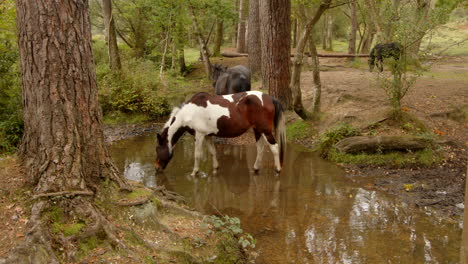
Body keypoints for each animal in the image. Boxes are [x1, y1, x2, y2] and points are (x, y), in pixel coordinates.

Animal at [155, 91, 286, 175]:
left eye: (157, 149)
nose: (157, 168)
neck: (189, 113)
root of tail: (270, 98)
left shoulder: (199, 135)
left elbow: (197, 155)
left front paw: (194, 173)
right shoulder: (207, 136)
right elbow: (213, 152)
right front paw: (215, 168)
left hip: (265, 131)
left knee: (274, 147)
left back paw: (278, 170)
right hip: (257, 130)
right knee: (260, 148)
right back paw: (256, 168)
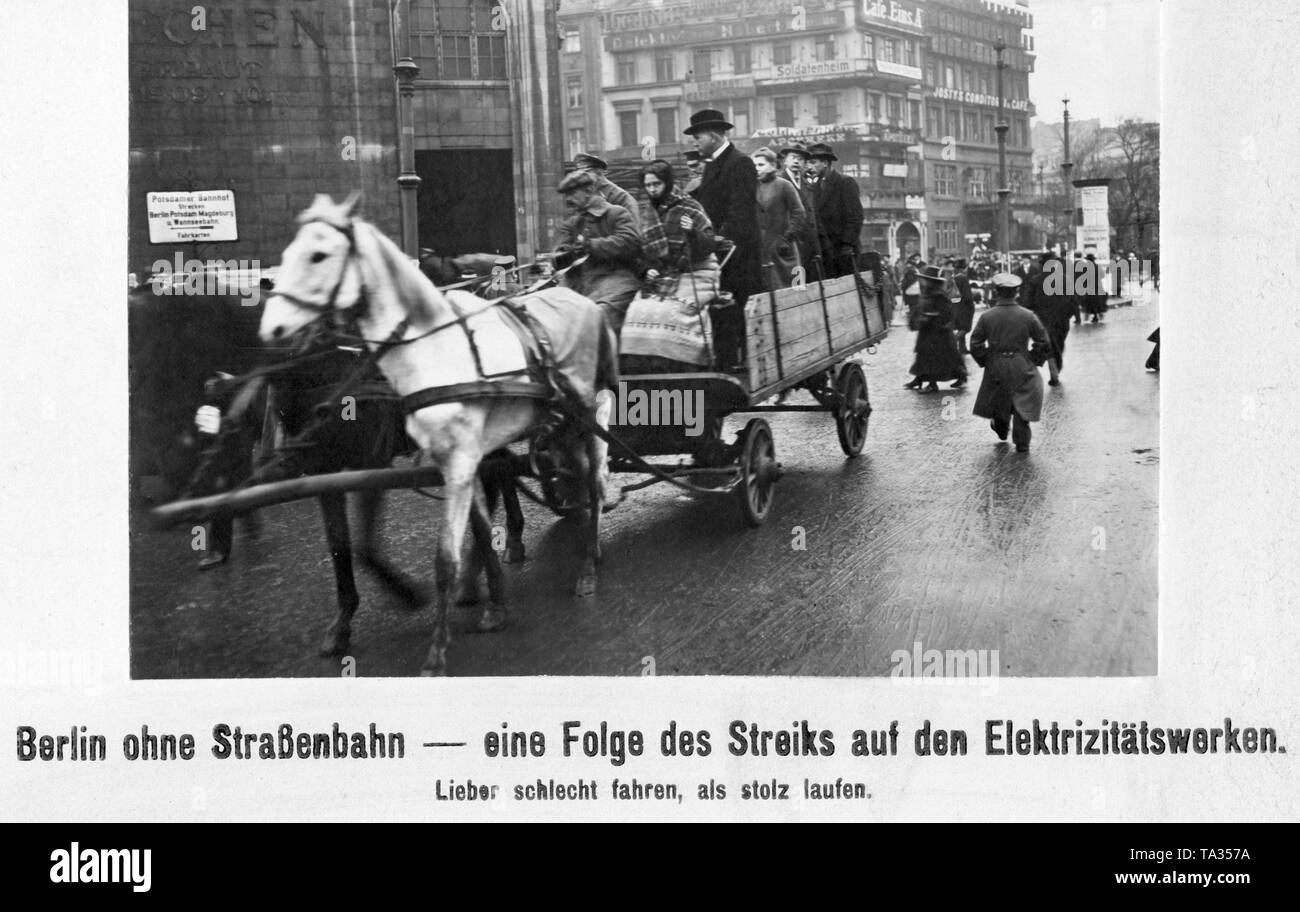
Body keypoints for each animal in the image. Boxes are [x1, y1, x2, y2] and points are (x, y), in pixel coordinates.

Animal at [262, 194, 618, 680]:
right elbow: (342, 548)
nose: (275, 330)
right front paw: (344, 623)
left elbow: (376, 547)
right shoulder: (328, 473)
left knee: (589, 477)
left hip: (582, 416)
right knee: (529, 476)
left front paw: (415, 602)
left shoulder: (375, 462)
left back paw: (585, 558)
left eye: (319, 255)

[WORK INSTRUCTIONS] The data shown above must be printed again exactly, with no images included.

[ANSWER BOX]
Body keypoints for each animal in the image. Boxes are [x1, y1, x2, y2] and points are (x, y), in pixel coordinates.

Animal at [155, 91, 286, 175]:
left eye: (157, 149)
nose: (157, 168)
neck: (189, 113)
root of tail: (270, 98)
left shoulder: (199, 135)
left elbow: (197, 155)
left front paw: (194, 173)
right shoulder: (207, 136)
right elbow: (213, 152)
right front paw: (215, 168)
left hip: (265, 131)
left knee: (274, 147)
left back paw: (278, 170)
right hip: (257, 130)
right knee: (260, 148)
right back paw: (256, 168)
Body keypoints for each animal in the image. Boxes are [x1, y1, x2, y2] and points are (x, y), in pixel coordinates.

Animal at [262, 194, 618, 680]:
right elbow: (342, 548)
nose: (275, 330)
right front paw: (344, 623)
left elbow: (376, 547)
right shoulder: (328, 473)
left knee: (589, 477)
left hip: (582, 416)
right knee: (529, 476)
left front paw: (415, 602)
left shoulder: (375, 462)
left back paw: (585, 558)
left eye: (319, 255)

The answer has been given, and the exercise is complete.